Text shown
------------------------------------
You don't need to earn a high salary to accumulate wealth - you just need to be careful and shrewd about how you manage what you have.

Here are the key steps to accumulating wealth:


Don't accumulate debt

Debt ensures that wealth transfers from you to the bank or credit card provider.

The first thing you need to realise is that in order to build wealth, you need to have a net surplus each month (i.e. you spend less than you earn). But when you borrow you are essentially using next months income to pay for this month's consumption - in other words you are not only spending more than you earn, but you've ensured next month's balance is even worse by using up some of your future income. And then there is the interest piled up on top. Compound interest works powerfully against those who are in debt. Continue in this fashion and you will find that debt payments get so high that you will struggle to find enough money to survive let alone get wealthy.

The first thing you need to do is to clear your debts. There are plenty of articles providing good quality free debt advice. Bite the bullet and follow the instructions. Once you are debt free, you are in a position to then begin to accumulate wealth.

Emergency savings

Everyone needs emergency savings, even those in the most secure jobs. Stuff happens in life - your car breaks down, you get sick. your roof falls in, you lose your job. Always put aside emergency money of at least six months take-home pay (if you can, put aside a year's take-home pay).

The emergency money needs to be where you can get it easily - therefore keep it in cash in an instant access account. If you have saved a year's emergency money, put half in an instant access account and half in one of those notice accounts that pay you higher interest.

The other important thing is not to touch the emergency money apart from during emergencies.

Retirement funds

Everybody gets old. And when you are old you will find it difficult to get work (and your body will protest at too much work). Therefore you need to save for your old age now.
------------------------------------
Exercise
Retype the passage on building wealth word for word, from its first sentence to its last.

Supplied entries
------------------------------------
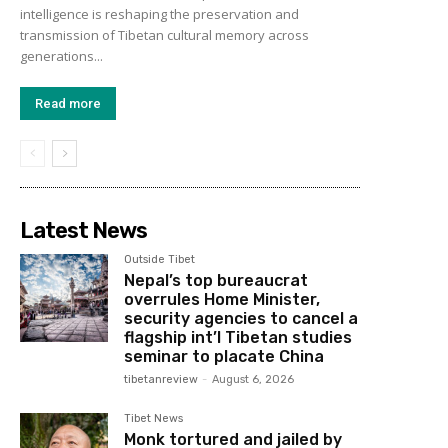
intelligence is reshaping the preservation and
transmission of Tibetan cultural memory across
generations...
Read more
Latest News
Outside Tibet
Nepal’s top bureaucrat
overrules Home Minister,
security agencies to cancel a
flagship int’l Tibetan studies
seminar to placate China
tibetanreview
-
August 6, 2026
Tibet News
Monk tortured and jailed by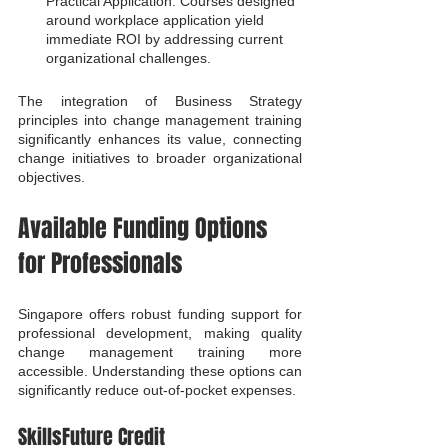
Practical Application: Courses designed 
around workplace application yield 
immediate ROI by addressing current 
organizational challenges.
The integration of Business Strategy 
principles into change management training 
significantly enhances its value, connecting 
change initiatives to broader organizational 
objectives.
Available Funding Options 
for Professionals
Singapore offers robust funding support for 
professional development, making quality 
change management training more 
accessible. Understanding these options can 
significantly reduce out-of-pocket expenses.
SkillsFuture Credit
------------------------------------
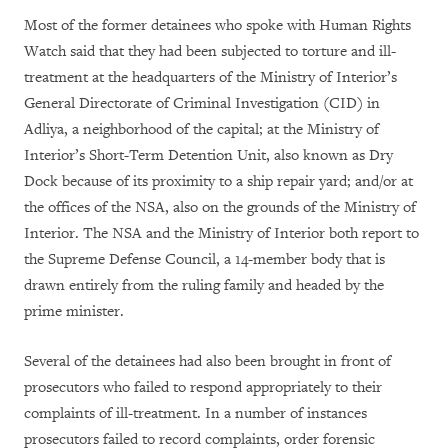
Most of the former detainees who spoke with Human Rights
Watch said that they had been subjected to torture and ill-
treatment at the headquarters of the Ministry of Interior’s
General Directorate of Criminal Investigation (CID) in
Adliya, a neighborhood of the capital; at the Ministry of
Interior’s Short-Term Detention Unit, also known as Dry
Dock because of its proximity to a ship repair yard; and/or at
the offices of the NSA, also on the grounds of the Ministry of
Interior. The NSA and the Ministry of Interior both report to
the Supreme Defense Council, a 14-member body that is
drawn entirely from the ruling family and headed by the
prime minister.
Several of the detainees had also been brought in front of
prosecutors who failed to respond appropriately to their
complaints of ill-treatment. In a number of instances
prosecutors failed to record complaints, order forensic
------------------------------------
Written answer
You don't need to earn a high salary to accumulate wealth - you just need to be careful and shrewd about how you manage what you have.

Here are the key steps to accumulating wealth:


Don't accumulate debt

Debt ensures that wealth transfers from you to the bank or credit card provider.

The first thing you need to realise is that in order to build wealth, you need to have a net surplus each month (i.e. you spend less than you earn). But when you borrow you are essentially using next months income to pay for this month's consumption - in other words you are not only spending more than you earn, but you've ensured next month's balance is even worse by using up some of your future income. And then there is the interest piled up on top. Compound interest works powerfully against those who are in debt. Continue in this fashion and you will find that debt payments get so high that you will struggle to find enough money to survive let alone get wealthy.

The first thing you need to do is to clear your debts. There are plenty of articles providing good quality free debt advice. Bite the bullet and follow the instructions. Once you are debt free, you are in a position to then begin to accumulate wealth.

Emergency savings

Everyone needs emergency savings, even those in the most secure jobs. Stuff happens in life - your car breaks down, you get sick. your roof falls in, you lose your job. Always put aside emergency money of at least six months take-home pay (if you can, put aside a year's take-home pay).

The emergency money needs to be where you can get it easily - therefore keep it in cash in an instant access account. If you have saved a year's emergency money, put half in an instant access account and half in one of those notice accounts that pay you higher interest.

The other important thing is not to touch the emergency money apart from during emergencies.

Retirement funds

Everybody gets old. And when you are old you will find it difficult to get work (and your body will protest at too much work). Therefore you need to save for your old age now.